As I told someone recently, I don’t actually believe my life here in mortality is meant to be free of depression. Who knows? Maybe I am wrong about that. But to be honest, I don’t know if I want to be completely free from my depression. I have had opportunities to help others that I never would have had I not personally dealt with mental illness myself. I have made the choice to be very open about having depression and seeking treatment and seeing a counselor, a choice that works for me. And I have been surprised when that comes back to be a blessing to others. I have gone through situations that have rocked me to my core (most especially in the past three years, the last year being an absolute doozy). But because depression is a part of my life, I am learning to make the effort to take care of myself and help to heal myself from those difficult events and experiences in a way that I don’t know that I would without this struggle.

Depression is real. It is a part of my story. But it isn’t my story. And I have my Savior, Jesus Christ and my God to thank for that. They have surrounded me with my sweet kids that care when I struggle and that laugh when it is most needed. They have given me a husband that is the most hopeful and incredible person I know, even when he has every reason not to be. They have allowed me to struggle with depression, knowing that it had the ability to bring me to Them in a way that nothing else could, if I would make that choice.

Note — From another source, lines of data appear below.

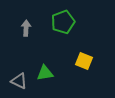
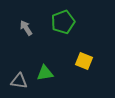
gray arrow: rotated 35 degrees counterclockwise
gray triangle: rotated 18 degrees counterclockwise
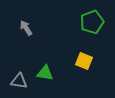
green pentagon: moved 29 px right
green triangle: rotated 18 degrees clockwise
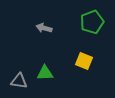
gray arrow: moved 18 px right; rotated 42 degrees counterclockwise
green triangle: rotated 12 degrees counterclockwise
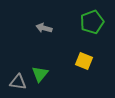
green triangle: moved 5 px left, 1 px down; rotated 48 degrees counterclockwise
gray triangle: moved 1 px left, 1 px down
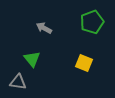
gray arrow: rotated 14 degrees clockwise
yellow square: moved 2 px down
green triangle: moved 8 px left, 15 px up; rotated 18 degrees counterclockwise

If there is anything I have learned over the last six years–and beyond–it is that God loves His children. Every single one of us. Including me. Imperfect, crazy, loud, fabulous, depressed, happy, bodily-challenged, joyful me. And there is nothing that my God wants more for me than to run to Him. In joy and happiness, in pain and agony, in numbness and confusion. He will take all of it, if I will just come.

I’m truly grateful for the experience of writing my story. Of course, there are ten million other significant details I haven’t shared. (You’re welcome.) But good or bad, hard or easy, light or dark, it’s all worth it. It is what my Heavenly Father intended for my life. I’m sincerely grateful for every hard, painful, heartbreaking moment that depression has brought me. I’ll take every bit of it. And bring it to God. Because that is where it belongs. Mostly, that is where I belong. He has never left my side. That I know.